Auch von einem breiten Konsumboom infolge der zusätzlichen Verschuldung kann nicht wirklich die Rede sein. Nachdem der reale private Konsum in Deutschland mit der Pandemie massiv einbrach, stagnierte er mit Kriegsbeginn für mehrere Jahre, bevor er nun in der Tendenz wieder leicht ansteigt. Anders als die reine Flucht in reale Güter könnte ein Vertrauensverlust in Staatsanleihen zudem auch zu einer Umschichtung in andere Assets führen.

Ursächlich für die Inflation in der Eurozone waren vor allem die explodierenden Energiepreise und gestörten Lieferketten, wie EZB-Autoren in einem Occasional Paper festhalten. Nachfrageeffekte spielten demnach eine eher untergeordnete Rolle. Andere EZB‑Analysen zeigen zudem, dass die Gewinnaufschläge der Unternehmen zeitweise einen überproportionalen Beitrag zur Preisdynamik leisteten.

Reale Auslastung und die Zentralbank

Ob nun vereinzelnd Staatsanleihen verkauft wurden, um von dem Geld reale Güter zu kaufen, lässt sich so zwar nicht ausschließen, ein deutlicher Trend in diese Richtung ist jedoch nicht feststellbar. Weder lässt sich ein großer Vertrauenseinbruch bei Staatsanleihen infolge der Verschuldung erkennen, noch zeigt sich ein maßgeblicher Konsumboom.

Zumal für das Vertrauen in Staatsanleihen auch das Verhalten der Zentralbank bedeutsam ist. Signalisiert die Notenbank glaubhaft, die staatlichen Papiere im Notfall zu stützen, beruhigt das die Märkte.

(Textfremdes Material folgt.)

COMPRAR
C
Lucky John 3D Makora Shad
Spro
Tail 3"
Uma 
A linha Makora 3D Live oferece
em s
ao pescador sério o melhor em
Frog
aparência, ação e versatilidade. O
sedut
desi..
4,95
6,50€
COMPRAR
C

Mit dem Transmission Protection Instrument (TPI) hat die EZB beispielsweise ein Instrument geschaffen, das bei Bedarf den Ankauf von bedrohten Staatsanleihen ermöglicht, sofern dies dem Inflationsziel nicht widerspricht.

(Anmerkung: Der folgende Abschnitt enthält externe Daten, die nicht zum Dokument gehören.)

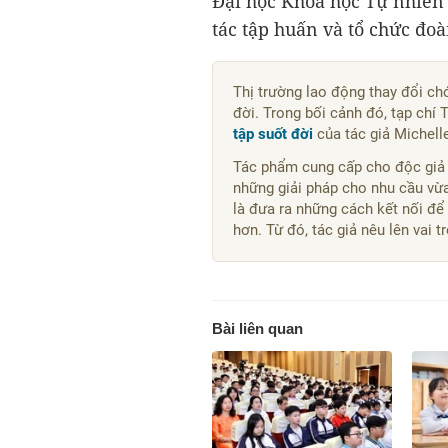
Đại học Khoa học Tự nhiên 
tác tập huấn và tổ chức đoà
Thị trường lao động thay đổi ch
đời. Trong bối cảnh đó, tạp chí 
tập suốt đời
của tác giả Michell
Tác phẩm cung cấp cho độc giả n
những giải pháp cho nhu cầu vừ
là đưa ra những cách kết nối để 
hơn. Từ đó, tác giả nêu lên vai t
Bài liên quan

Das alles heißt nicht, dass Staatsausgaben grundsätzlich keine Inflation erzeugen können. Entscheidend ist, wo die Ausgaben hinfließen. Wirken sie etwa als reale Nachfrage oder nicht? Und wenn ja, erfolgt diese Nachfrage in bereits ausgelasteten Sektoren der Privatwirtschaft? Nur dann wäre – statt einer Ausweitung der Produktion –Inflation zu erwarten.